EXERCISE TEXT —
=== Section Start ===

Literature, Immigration and Diaspora in Fin-de-Siecle England: A Cultural History of the 1905 Aliens Act

Antony Lerman writes:

How should politicians respond to worries about immigration? Should they explain that immigrants from the eight Central and East European countries that joined the EU in 2004 have paid more in British taxes than they’ve received in direct and indirect public transfers? Or should they deploy vans on London’s streets with huge billboards telling illegal immigrants to GO HOME OR FACE ARREST, a campaign the government introduced in July? Should they argue for an amnesty for the more than 600,000 undocumented immigrants, given that, according to the latest figures, the UK Border Agency is having trouble clearing a backlog of 500,000 unresolved cases? Or instead enlist doctors, landlords and employers to track them down, a key plank of the government’s immigration bill? Criticised even by Ukip, the mobile billboard wheeze was scrapped on 22 October; the vans were ‘not a good idea’, admitted an unapologetic Theresa May. But the government is going ahead with its plan to outsource immigration control to private citizens, despite a barrage of criticism and a Channel 4 FactCheck report finding no clear evidence that it would work. To have presented objective data about the impact of immigration or granted an amnesty would have been sensible, but the vast majority of politicians shrink from suggesting such possibilities because they won’t risk being seen as ‘soft’ on immigration. Rare is the MP who doesn’t pander to the public’s prejudices: that Britain is full, asylum-seekers are ‘spongers’ and even legal immigrants won’t ‘integrate’. This shameful state of affairs was legitimised in 2005 by Tony Blair in the White Paper Controlling Our Borders: Making Migration Work for Britain: ‘Tolerance [is] under threat from those … abusing our hospitality.’

=== Section End ===

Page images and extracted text
=== Section Start ===

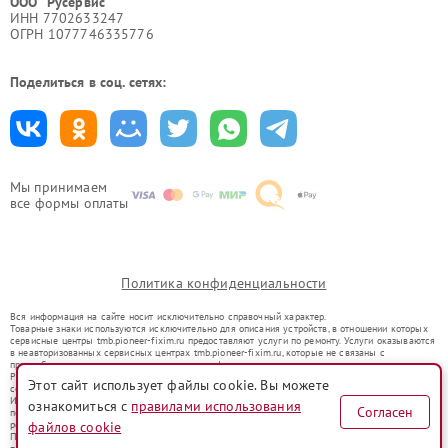
ООО "Русервис"
ИНН 7702633247
ОГРН 1077746335776
Поделиться в соц. сетях:
Мы принимаем
все формы оплаты
Политика конфиденциальности
Вся информация на сайте носит исключительно справочный характер.
Товарные знаки используются исключительно для описания устройств, в отношении которых
сервисные центры tmb.pioneer-fixim.ru предоставляют услуги по ремонту. Услуги оказываются
в неавторизованных сервисных центрах tmb.pioneer-fixim.ru, которые не связаны с
правообладателями товарных знаков или их официальными представителями.
Ремонт осуществляется для устройств, уже введенных в гражданский оборот в соответствии
Этот сайт использует файлы cookie. Вы можете
со статьей 1487 ГК РФ.
Использование товарных знаков не преследует цели индивидуализации услуг или введения
ознакомиться с
правилами использования
Согласен
потребителей в заблуждение, а служит для информирования о предоставляемых услугах по
ремонту техники указанных брендов.
файлов cookie
Представленная на сайте информация не является публичной офертой, определяемой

=== Section End ===

WHAT YOU WILL DO —
Which people does the immigration text above name? List every one.

WRITTEN RESPONSE —
Antony Lerman, Theresa May, Tony Blair